Collected data:

_ _ _ _ _

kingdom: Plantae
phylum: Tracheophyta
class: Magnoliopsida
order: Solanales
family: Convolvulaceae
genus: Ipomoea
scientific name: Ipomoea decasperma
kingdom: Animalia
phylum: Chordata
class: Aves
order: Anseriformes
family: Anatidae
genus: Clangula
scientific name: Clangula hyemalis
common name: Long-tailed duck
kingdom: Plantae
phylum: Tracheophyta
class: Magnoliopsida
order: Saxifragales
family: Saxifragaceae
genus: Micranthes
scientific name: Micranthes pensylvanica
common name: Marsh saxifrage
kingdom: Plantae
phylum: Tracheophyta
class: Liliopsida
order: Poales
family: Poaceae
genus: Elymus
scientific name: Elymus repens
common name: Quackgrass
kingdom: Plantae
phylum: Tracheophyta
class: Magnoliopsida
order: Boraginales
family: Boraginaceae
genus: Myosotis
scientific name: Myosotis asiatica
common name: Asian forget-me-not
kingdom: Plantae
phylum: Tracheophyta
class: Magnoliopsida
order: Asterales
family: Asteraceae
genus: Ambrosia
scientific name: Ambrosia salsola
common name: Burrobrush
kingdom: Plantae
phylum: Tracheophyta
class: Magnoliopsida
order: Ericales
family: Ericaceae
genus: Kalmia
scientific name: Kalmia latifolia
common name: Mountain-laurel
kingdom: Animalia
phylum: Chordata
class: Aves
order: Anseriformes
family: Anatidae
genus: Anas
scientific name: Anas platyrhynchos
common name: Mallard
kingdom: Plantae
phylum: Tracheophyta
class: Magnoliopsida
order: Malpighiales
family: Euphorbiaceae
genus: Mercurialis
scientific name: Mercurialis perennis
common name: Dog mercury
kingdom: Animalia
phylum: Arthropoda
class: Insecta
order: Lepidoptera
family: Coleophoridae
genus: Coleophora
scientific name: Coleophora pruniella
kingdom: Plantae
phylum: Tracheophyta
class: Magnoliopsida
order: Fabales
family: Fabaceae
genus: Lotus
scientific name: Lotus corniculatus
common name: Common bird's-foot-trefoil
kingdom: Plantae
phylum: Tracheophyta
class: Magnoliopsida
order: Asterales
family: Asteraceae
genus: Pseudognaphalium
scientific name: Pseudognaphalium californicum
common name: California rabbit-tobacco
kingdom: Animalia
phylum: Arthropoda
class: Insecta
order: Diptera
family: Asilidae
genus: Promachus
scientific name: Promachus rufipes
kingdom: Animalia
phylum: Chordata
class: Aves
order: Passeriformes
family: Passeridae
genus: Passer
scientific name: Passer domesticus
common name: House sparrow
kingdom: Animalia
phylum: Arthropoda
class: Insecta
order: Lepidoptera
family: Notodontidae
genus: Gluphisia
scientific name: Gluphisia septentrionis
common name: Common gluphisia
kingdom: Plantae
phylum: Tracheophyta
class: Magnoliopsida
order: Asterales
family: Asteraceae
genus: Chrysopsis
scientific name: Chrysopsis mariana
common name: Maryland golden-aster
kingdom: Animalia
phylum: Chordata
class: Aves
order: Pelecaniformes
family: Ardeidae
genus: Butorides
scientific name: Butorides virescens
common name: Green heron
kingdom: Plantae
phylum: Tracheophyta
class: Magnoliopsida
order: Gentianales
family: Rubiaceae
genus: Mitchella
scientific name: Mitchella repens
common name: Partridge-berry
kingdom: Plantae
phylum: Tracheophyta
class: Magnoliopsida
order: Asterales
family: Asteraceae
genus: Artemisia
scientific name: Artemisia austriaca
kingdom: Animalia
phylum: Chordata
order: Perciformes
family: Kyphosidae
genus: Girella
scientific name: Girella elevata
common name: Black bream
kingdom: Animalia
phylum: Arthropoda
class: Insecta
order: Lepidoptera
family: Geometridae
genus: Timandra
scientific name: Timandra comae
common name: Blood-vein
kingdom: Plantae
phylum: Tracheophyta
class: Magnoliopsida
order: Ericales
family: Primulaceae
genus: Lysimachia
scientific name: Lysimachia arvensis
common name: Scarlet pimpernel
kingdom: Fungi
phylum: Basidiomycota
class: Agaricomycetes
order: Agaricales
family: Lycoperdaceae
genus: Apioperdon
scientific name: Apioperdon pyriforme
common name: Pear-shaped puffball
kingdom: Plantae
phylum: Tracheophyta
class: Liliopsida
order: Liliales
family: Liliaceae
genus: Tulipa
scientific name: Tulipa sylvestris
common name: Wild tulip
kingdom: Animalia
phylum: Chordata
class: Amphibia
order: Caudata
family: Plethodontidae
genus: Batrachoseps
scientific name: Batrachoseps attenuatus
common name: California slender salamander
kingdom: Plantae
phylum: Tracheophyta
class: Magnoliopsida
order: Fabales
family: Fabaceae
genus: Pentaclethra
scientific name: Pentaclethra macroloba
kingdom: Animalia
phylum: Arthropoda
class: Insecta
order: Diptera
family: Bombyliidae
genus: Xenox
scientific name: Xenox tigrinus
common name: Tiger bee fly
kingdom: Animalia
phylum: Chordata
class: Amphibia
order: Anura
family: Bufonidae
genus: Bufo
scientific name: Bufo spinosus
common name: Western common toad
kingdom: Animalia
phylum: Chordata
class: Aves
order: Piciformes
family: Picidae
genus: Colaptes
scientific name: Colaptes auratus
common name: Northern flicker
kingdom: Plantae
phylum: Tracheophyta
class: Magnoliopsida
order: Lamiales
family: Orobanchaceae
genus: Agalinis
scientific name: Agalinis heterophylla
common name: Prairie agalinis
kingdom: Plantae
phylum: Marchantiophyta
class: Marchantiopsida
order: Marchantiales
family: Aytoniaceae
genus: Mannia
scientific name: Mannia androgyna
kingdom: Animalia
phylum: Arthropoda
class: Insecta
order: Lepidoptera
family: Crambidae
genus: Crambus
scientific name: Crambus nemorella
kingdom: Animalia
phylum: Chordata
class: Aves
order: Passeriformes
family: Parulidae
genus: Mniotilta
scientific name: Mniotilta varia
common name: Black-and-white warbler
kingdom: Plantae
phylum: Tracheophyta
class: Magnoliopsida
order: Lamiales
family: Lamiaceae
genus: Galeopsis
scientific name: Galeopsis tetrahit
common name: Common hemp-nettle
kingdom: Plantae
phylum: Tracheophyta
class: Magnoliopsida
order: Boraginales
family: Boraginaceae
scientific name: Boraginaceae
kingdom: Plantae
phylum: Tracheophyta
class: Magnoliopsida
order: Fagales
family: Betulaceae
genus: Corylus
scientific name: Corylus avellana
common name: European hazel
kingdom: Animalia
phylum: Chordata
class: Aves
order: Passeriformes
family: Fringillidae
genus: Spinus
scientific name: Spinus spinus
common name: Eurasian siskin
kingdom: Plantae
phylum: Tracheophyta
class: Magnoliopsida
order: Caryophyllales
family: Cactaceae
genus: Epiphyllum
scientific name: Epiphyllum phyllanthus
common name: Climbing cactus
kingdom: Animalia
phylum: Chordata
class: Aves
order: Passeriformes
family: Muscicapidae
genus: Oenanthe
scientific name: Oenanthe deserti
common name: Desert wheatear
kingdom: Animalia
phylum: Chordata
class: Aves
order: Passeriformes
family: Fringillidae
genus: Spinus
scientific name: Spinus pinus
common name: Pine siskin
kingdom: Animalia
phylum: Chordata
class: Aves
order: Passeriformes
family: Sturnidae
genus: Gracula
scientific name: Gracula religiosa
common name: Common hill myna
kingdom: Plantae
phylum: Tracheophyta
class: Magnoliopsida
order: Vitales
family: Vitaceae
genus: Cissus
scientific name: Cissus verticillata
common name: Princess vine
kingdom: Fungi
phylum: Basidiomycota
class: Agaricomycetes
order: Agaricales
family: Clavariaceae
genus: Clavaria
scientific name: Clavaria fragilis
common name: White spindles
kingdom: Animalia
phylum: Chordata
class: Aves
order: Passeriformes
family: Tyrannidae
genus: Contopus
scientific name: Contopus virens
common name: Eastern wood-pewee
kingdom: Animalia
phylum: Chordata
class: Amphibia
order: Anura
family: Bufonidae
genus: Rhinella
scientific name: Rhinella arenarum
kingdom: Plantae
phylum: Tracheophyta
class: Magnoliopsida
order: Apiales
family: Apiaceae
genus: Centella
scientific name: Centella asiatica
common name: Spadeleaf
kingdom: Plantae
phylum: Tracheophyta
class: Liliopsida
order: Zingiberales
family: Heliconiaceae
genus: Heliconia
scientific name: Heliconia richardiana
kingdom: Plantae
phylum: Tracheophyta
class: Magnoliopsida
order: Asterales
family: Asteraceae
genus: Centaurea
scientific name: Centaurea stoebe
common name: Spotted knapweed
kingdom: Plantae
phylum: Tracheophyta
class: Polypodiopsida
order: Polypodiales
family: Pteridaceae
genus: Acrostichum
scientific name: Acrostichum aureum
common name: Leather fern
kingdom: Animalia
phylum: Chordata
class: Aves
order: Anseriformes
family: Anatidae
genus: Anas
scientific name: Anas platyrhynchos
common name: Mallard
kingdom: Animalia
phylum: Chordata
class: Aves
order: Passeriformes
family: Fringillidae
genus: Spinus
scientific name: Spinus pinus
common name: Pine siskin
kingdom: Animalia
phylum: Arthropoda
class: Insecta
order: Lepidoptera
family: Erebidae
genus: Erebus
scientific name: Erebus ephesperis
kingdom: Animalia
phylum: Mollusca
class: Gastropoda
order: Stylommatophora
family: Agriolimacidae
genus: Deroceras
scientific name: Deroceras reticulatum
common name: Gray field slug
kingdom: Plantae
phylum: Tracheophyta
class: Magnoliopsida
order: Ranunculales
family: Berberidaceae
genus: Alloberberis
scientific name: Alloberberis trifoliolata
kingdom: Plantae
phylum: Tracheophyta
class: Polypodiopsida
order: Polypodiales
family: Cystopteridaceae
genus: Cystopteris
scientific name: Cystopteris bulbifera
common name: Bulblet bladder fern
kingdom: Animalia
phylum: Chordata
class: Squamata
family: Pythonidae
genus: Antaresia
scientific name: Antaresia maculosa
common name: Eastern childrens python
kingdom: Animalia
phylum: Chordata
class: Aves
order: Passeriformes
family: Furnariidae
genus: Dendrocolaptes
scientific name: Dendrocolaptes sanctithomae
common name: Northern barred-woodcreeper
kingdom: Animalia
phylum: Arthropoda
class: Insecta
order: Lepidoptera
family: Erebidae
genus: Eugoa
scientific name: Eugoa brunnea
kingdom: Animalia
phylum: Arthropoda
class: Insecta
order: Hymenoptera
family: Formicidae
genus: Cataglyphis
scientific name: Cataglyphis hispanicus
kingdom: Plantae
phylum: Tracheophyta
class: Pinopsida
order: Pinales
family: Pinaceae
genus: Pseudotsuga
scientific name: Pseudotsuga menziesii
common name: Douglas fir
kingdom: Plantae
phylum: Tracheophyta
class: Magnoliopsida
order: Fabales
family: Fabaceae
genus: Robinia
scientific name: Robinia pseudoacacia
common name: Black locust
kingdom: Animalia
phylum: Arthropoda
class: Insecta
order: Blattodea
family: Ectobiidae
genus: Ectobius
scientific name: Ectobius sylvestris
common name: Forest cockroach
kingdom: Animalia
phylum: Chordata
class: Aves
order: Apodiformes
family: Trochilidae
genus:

_ _ _ _ _

#### THE REQUEST:
Copy out, with no changes, the part of the lines that opens with the line containing "scientific name: Crambus nemorella" and closes with the line containing "genus: Gracula", including both of those lines.

#### SOLUTION:
scientific name: Crambus nemorella
kingdom: Animalia
phylum: Chordata
class: Aves
order: Passeriformes
family: Parulidae
genus: Mniotilta
scientific name: Mniotilta varia
common name: Black-and-white warbler
kingdom: Plantae
phylum: Tracheophyta
class: Magnoliopsida
order: Lamiales
family: Lamiaceae
genus: Galeopsis
scientific name: Galeopsis tetrahit
common name: Common hemp-nettle
kingdom: Plantae
phylum: Tracheophyta
class: Magnoliopsida
order: Boraginales
family: Boraginaceae
scientific name: Boraginaceae
kingdom: Plantae
phylum: Tracheophyta
class: Magnoliopsida
order: Fagales
family: Betulaceae
genus: Corylus
scientific name: Corylus avellana
common name: European hazel
kingdom: Animalia
phylum: Chordata
class: Aves
order: Passeriformes
family: Fringillidae
genus: Spinus
scientific name: Spinus spinus
common name: Eurasian siskin
kingdom: Plantae
phylum: Tracheophyta
class: Magnoliopsida
order: Caryophyllales
family: Cactaceae
genus: Epiphyllum
scientific name: Epiphyllum phyllanthus
common name: Climbing cactus
kingdom: Animalia
phylum: Chordata
class: Aves
order: Passeriformes
family: Muscicapidae
genus: Oenanthe
scientific name: Oenanthe deserti
common name: Desert wheatear
kingdom: Animalia
phylum: Chordata
class: Aves
order: Passeriformes
family: Fringillidae
genus: Spinus
scientific name: Spinus pinus
common name: Pine siskin
kingdom: Animalia
phylum: Chordata
class: Aves
order: Passeriformes
family: Sturnidae
genus: Gracula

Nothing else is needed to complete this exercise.